Semasa hidupnya ia membantu berbagai Sultan di Tunisia, Maroko, Spanyol dan
Al-Jazair sebagai duta besar, bendaharawan dan anggota dewan penasehat sultan.[1]
Adapun pendapat Khaldun tentang
watak-watak masayarakat manusia dijadikannya sebagai landasan konsepsinya bahwa
kebudayaan dalam berbagai bangsa berkembang melalui empat mazhab yaitu fase
primitif atau nomaden, fase urbanisasi, fase kemewahan, dan fase kemunduran
yang mengantarkan kehancuran. Kemudian keempat perkembangan ini oleh Khaldun
sering disebut dengan fase pembangun, pemberi gambar gembira, penurut, dan
penghancur.[2]
2. Auguste Comte (1789-1857)
Auguste Comte lahir di
Mountpelier Perancis, 19 Januari 1798. Ia merupakan bapak sosiologi, orang pertama
yang menggunakan istilah sosiologi (socius dan logos). Pengaruhnya
besar sekali terhadap para teoritis sosiologi selanjutnya (terutama Hebert
Spencer dan Emile Durkheim). Dia mempunyai anggapan bahwa sosiologi terdiri dari dua
bagian pokok, yaitu social statistic (statika sosial atau struktur sosial
yang ada) dan
social dynamic (dinamika sosial atau perubahan sosial).[3] Sebagai sosial statistik, sosiologi merupakan sebuah ilmu yang
mempelajari hubungan timbal balik antara lembaga-lembaga kemasyarakatan.
Sebagai social dinamik, meneropong bagaimana lembaga-lembaga itu berkembang dan
mengalami perkembangan sepanjang masa.[4]

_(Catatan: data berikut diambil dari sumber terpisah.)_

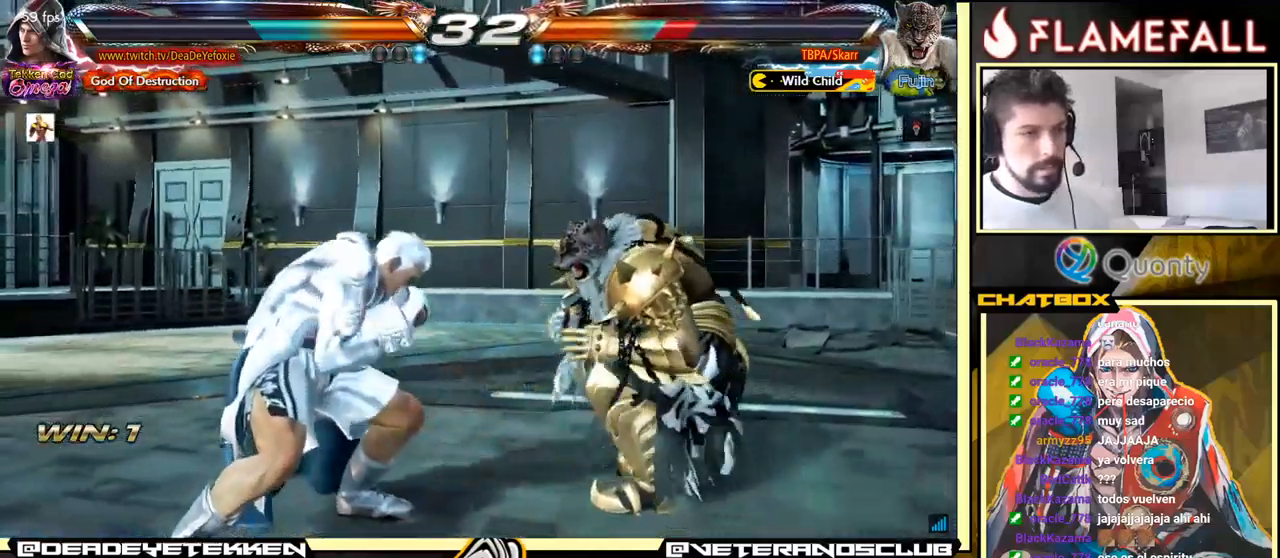
{"buttons": [], "left_stick": "center", "events": [[34, "left_stick", "center"], [67, "Y", "down"], [84, "X", "up"], [167, "Y", "up"]]}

Landasan pendekatan Comte ialah teori
evolusinya atau hukum tiga tingkatan. Ia menyatakan ada tiga tingkatan
intelektual yang harus dilalui dunia di sepanjang sejarahnya. Pertama, tahap
teologis menekankan pada keyakinan bahwa kekuatan adikodrati, tokoh agama,
dan keteladanan kemanusiaan menjadi dasar segala sesuatu. Kedua, tahap
metafisik ditandai oleh keyakinan bahwa kekuatan abstraklah yang
menerangkan segala sesuatu, bukannya dewa-dewa personal. Ketiga, tahap
positivistik yang ditandai oleh keyakinan terhadap ilmu sains. Manusia
mulai cenderung menghentikan penelitian terhadap (Tuhan atau alam) dan dunia
sosial guna mengetahui hukum-hukum yang mengaturnya. [5]
Dalam teorinya tentang dunia, Comte
menyatakan bahwa kekacauan intelektual menyebabkan kekacauan sosial. Menurut
pandangannya, kehidupan di dunia ini sudah cukup kacau, dan yang dibutuhkan
dunia adalah perubahan intelektual. Ada beberapa aspek lain yang juga berperan
penting dalam pengembangan teori sosiologi. Ia menyatakan bahwa kita harus
memperhatikan struktur sosial dan perubahan sosial. Ia menekankan besarnya peran konsesnsus
dalam masyarakat. Dan ia juga menekankan perlunya memahami teori abstrak dan
melakukan riset sosiologi. Comte yakin sosiologi akhirnya akan menjadi kekuatan
ilmiah dominan di dunia karena kemampuan istimewanya dalam menafsirkan hukum
sosial dan melakukan reformasi yang bertujuan menyelesaikan masalah dalam
sistem.
Menurut Comte, masyarakat harus
diteliti atas dasar fakta-fakta objektif dan dia juga menekankan pentingnya
penelitian-penelitian perbandingan antara berbagai masyarakat yang berlainan. Hasil karya Comte yang terutama
adalah : [6]
- The
Scientific Labors Necerssary for Reorganization of Society (1822);
- The
Positive Philosophy (6 jilid 1830-1840);
- Subjective
Synthesis (1820-1903).
3. Karl Marx (1818-1883)
Karl
Marx lahir di Trier, Prusia, 5 Mei 1818. Ia adalah seorang ahli filsafat
sejarah Jerman. Marx hidup selama abad ke-19, yaitu saat kapitalisme merajai
wilayah Eropa dan Amerika.[7]
Marx yakin bahwa setiap manusia perlu
bekerja di dalam dan dengan alam. Produktivitas mereka bersifat alamiah, yang
memungkinkan mereka mewujudkan dorongan kreatif mendasar yang mereka miliki.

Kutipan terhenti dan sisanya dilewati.